This exercise asks for every line of the material that contains the word "values".

---

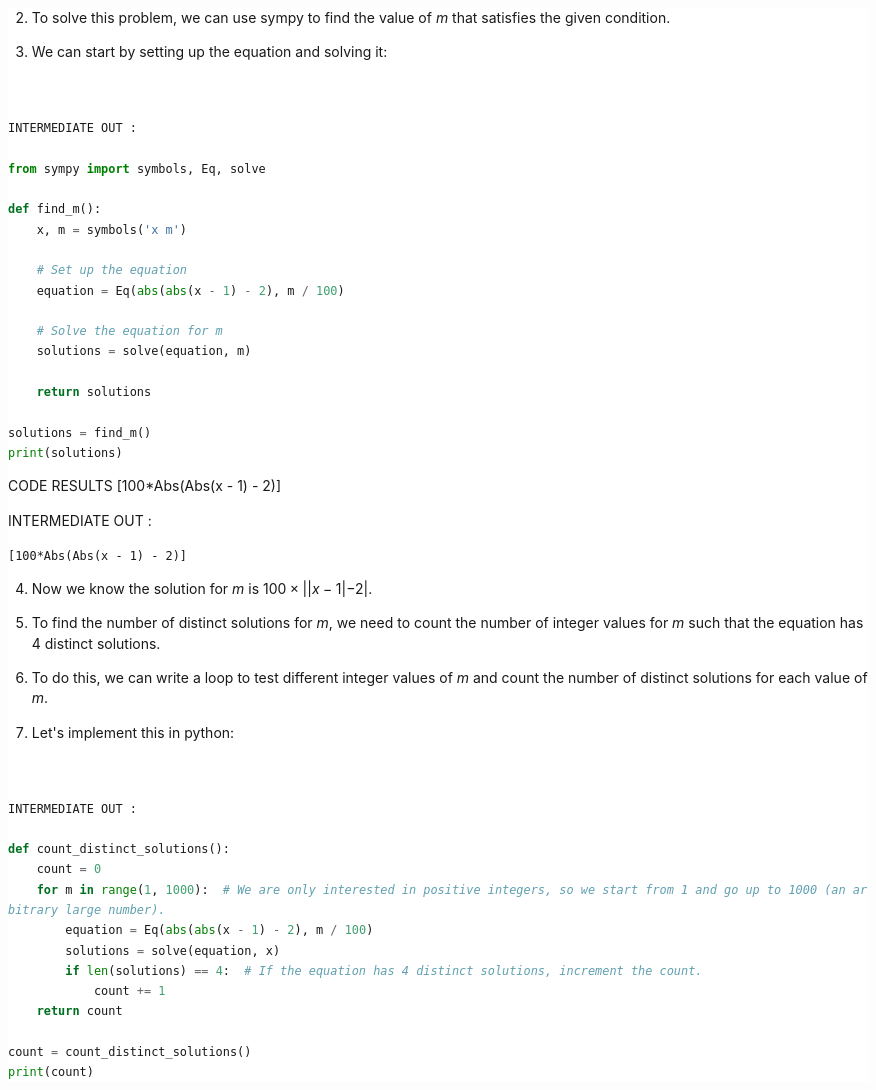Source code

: 2. To solve this problem, we can use sympy to find the value of $m$ that satisfies the given condition.

3. We can start by setting up the equation and solving it:

```python


INTERMEDIATE OUT :

from sympy import symbols, Eq, solve

def find_m():
    x, m = symbols('x m')

    # Set up the equation
    equation = Eq(abs(abs(x - 1) - 2), m / 100)

    # Solve the equation for m
    solutions = solve(equation, m)

    return solutions

solutions = find_m()
print(solutions)
```

CODE RESULTS [100*Abs(Abs(x - 1) - 2)]

INTERMEDIATE OUT :
```output
[100*Abs(Abs(x - 1) - 2)]
```

4. Now we know the solution for $m$ is $100\times | |x-1|-2|$.

5. To find the number of distinct solutions for $m$, we need to count the number of integer values for $m$ such that the equation has 4 distinct solutions.

6. To do this, we can write a loop to test different integer values of $m$ and count the number of distinct solutions for each value of $m$.

7. Let's implement this in python:

```python


INTERMEDIATE OUT :

def count_distinct_solutions():
    count = 0
    for m in range(1, 1000):  # We are only interested in positive integers, so we start from 1 and go up to 1000 (an arbitrary large number).
        equation = Eq(abs(abs(x - 1) - 2), m / 100)
        solutions = solve(equation, x)
        if len(solutions) == 4:  # If the equation has 4 distinct solutions, increment the count.
            count += 1
    return count

count = count_distinct_solutions()
print(count)
```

---

## ANSWER BELOW
5. To find the number of distinct solutions for $m$, we need to count the number of integer values for $m$ such that the equation has 4 distinct solutions.
6. To do this, we can write a loop to test different integer values of $m$ and count the number of distinct solutions for each value of $m$.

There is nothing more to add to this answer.